Hasta cuatro personas han tenido que ser atendidas por los servicios de emergencia al desmayarse debido a la emoción y a la intensidad del momento.

Unas 350 personas, entre tibetanos residentes en Barcelona y catalanes, han exigido el fin de la represión y del "genocidio" que, según los organizadores de la protesta, China está cometiendo con el pueblo de el Tíbet desde que fue ocupado en 1959.

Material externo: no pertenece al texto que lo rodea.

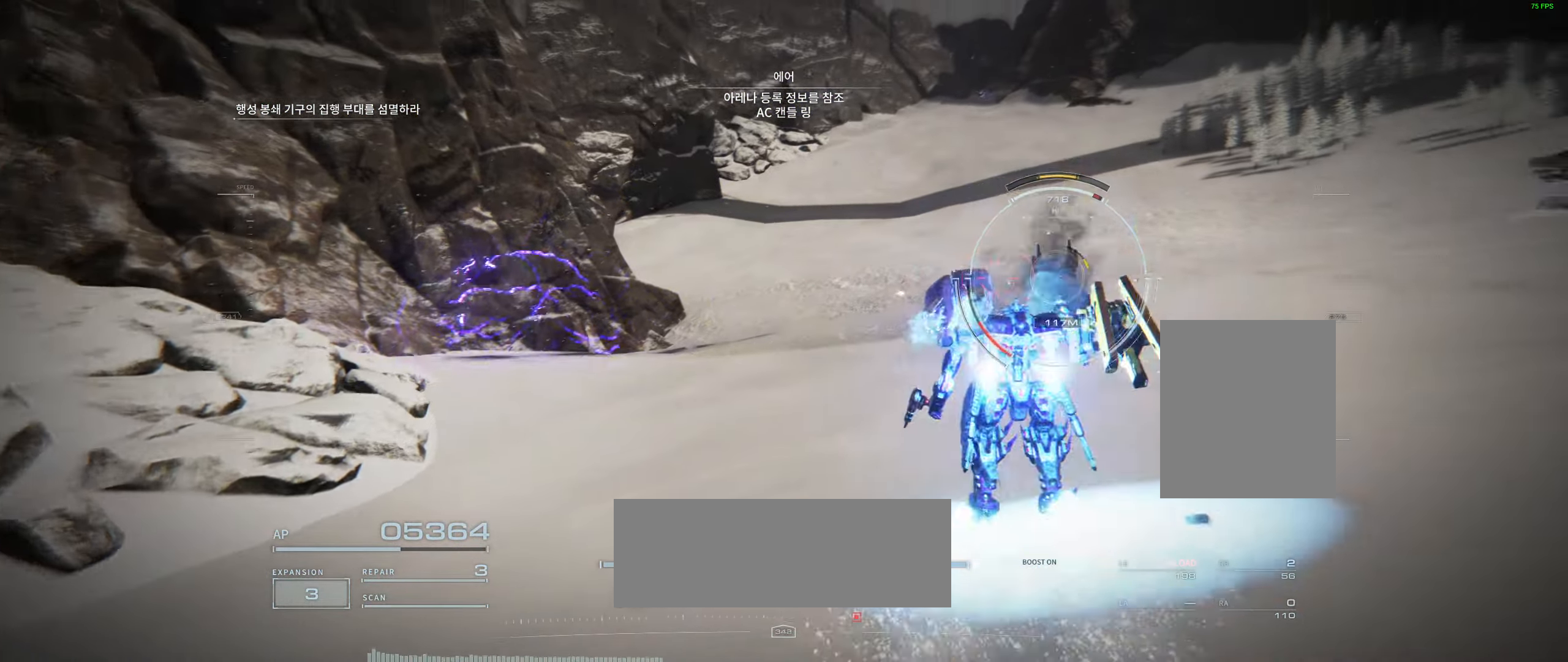
{"dt_ms": 500, "buttons": [], "left_stick": "up"}
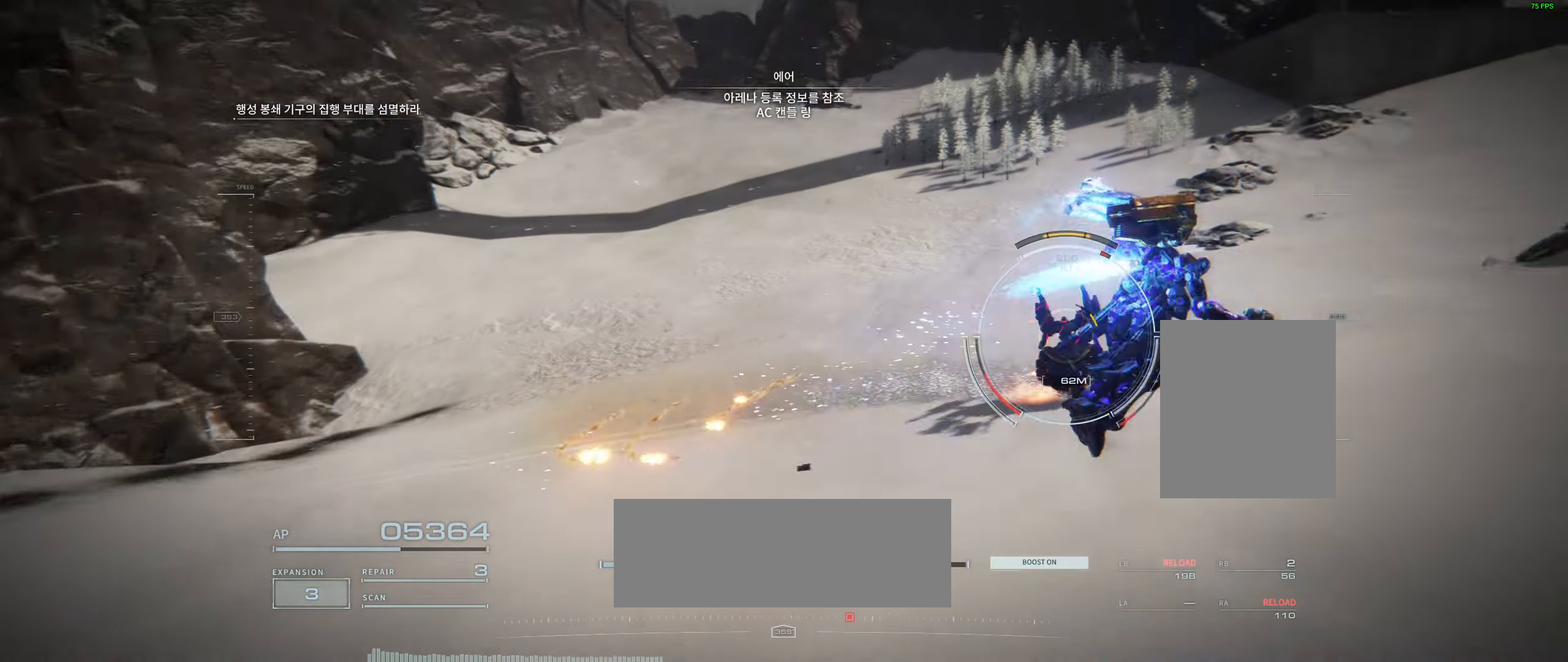
{"dt_ms": 500, "buttons": [], "left_stick": "center", "events": [[266, "left_stick", "center"], [350, "left_stick", "down"], [400, "left_stick", "center"]]}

La gran cantidad de personas que se han dado cita frente al consulado chino ha obligado a la Guardia Urbana y a la policía autonómica a cortar la circulación de la avenida del Tibidabo y a desplegar un dispositivo de diez vehículos.

En su discurso, el director de la Casa del Tíbet, el monje budista Thubten Wangchen, ha asegurado que "tenemos los nombres y apellidos de las 80 personas" que han muerto a manos del ejército chino desde que empezaron los incidentes en el Tíbet el pasado 10 de marzo.

Portando banderas de el Tíbet y pancartas con la imagen del Dalai Lama y con el lema "Tíbet libre", las personas concentradas han escuchado atentos las palabras del monje Wangchen y han respondido con efusividad a los cánticos de los organizadores.

Wangchen ha explicado que la concentración se ha desarrollado frente al consulado chino para desmentir todas las informaciones que este organismo, junto a la embajada, están divulgando, y ha afirmado que si el país asiático no cambia de actitud, "los tibetanos de todo el mundo no pararemos hasta garantizar la libertad de nuestro pueblo, sin violencia y con la verdad como herramienta".

Con lágrimas en los ojos, una decena de mujeres se ha dirigido a todas las personas que se han concentrado para exigir a la comunidad internacional que reaccione y ha recordado que desde hace años los tibetanos son perseguidos por China.

Para calmar los ánimos, Wangchen ha cantado una oración, así como el himno tibetano y una canción en honor al Dalai Lama, y ha pedido que se respeten los derechos humanos y que "nos dejen vivir en paz".